The Artists' Quarter (a.k.a. the AQ) was a well-known musician-owned and operated jazz club in the Twin Cities.

==History==
The club opened in the early 1970s in Minneapolis, Minnesota at 26th Street and Nicollet Avenue South. After the original club closed in 1990, drummer Kenny Horst opened a new location at the corner of Fifth and Jackson streets in Saint Paul, Minnesota in 1995. The club moved to the basement of the historic Hamm Building in downtown St. Paul in 2001.

The club featured both local and touring musicians. Many famous musicians played at the AQ, including Pepper Adams, Roy Haynes, Mose Allison, Joey DeFrancesco, Sweets Edison, Lew Tabackin, Eric Alexander, Jack McDuff, Dewey Redman, Curtis Fuller, Benny Golson, Wallace Roney, and others. Lee Konitz, Roy Haynes, David Hazeltine, Ira Sullivan, Bill Carrothers, Dean Granros, Phil Hey Quartet, Atlantis Quartet, Bobby Peterson, Bob Malach, Andrés Prado, and Billy Holloman have all recorded live albums at the Artists' Quarter. The club was voted one of the top 100 jazz clubs in the world in 2009 by Down Beat magazine,

Additionally, the AQ hosted the Soapboxing Poetry Slam, home of the 2009 and 2010 National Poetry Slam Championship Teams.
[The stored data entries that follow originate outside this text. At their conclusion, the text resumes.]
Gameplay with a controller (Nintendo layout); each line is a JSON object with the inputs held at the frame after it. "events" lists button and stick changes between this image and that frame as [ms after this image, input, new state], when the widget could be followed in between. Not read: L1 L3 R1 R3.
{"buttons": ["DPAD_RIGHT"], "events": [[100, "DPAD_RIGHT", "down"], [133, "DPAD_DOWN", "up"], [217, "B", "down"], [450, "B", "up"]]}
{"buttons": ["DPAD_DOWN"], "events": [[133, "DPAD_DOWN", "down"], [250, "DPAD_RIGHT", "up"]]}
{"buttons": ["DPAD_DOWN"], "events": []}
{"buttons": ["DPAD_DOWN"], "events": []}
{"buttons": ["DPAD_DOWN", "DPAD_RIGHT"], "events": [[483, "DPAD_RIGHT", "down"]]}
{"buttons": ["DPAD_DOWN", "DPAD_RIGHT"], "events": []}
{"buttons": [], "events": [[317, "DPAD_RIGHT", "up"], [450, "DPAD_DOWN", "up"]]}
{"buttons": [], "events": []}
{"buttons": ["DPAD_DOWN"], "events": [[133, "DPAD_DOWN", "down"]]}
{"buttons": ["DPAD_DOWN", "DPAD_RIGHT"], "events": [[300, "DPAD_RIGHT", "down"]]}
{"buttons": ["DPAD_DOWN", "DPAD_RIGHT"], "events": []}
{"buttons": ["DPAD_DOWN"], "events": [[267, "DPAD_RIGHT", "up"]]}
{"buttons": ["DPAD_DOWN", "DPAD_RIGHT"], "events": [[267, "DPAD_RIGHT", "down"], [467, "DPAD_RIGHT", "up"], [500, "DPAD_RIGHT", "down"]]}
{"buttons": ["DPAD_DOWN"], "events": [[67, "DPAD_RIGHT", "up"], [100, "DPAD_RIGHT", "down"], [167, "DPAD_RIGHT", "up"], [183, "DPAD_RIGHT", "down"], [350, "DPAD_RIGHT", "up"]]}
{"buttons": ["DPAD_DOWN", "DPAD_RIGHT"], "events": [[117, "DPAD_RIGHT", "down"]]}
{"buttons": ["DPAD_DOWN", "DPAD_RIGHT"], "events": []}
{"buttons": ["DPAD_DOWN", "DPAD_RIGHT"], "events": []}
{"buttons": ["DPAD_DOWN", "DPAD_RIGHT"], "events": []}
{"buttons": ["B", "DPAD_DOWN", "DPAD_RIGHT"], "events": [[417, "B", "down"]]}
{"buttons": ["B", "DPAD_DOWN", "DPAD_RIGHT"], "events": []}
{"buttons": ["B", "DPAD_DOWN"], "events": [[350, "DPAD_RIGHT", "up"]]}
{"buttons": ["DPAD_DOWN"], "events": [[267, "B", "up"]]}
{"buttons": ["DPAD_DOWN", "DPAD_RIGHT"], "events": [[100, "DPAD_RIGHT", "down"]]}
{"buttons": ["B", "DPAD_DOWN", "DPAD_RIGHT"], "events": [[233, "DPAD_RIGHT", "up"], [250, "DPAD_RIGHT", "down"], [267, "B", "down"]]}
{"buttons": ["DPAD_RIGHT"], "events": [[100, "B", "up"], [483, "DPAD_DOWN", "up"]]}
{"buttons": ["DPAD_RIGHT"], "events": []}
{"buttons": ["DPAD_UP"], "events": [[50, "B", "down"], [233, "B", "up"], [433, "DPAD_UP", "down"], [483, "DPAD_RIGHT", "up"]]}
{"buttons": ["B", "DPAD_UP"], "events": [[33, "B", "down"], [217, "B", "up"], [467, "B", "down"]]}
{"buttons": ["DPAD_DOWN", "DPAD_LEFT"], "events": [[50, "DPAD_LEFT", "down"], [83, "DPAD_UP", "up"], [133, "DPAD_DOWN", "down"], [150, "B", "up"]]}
On October 7, 2013, owner Kenny Horst announced that he would be closing the club on January 1, 2014, due to rising costs since his landlord died in 2012. On October 28, 2013, St. Paul mayor Chris Coleman pledged to keep the AQ open, though no details were shared at that time. As of January 1, 2014, the club is closed.

==Notable performances==
Roy Haynes earned a Grammy nomination for his drum solo, “Hippidy Hop,” from the live album Whereas, recorded at the club over the weekend of January 20, 2006 (which mayor Chris Coleman officially proclaimed “Roy Haynes Weekend”).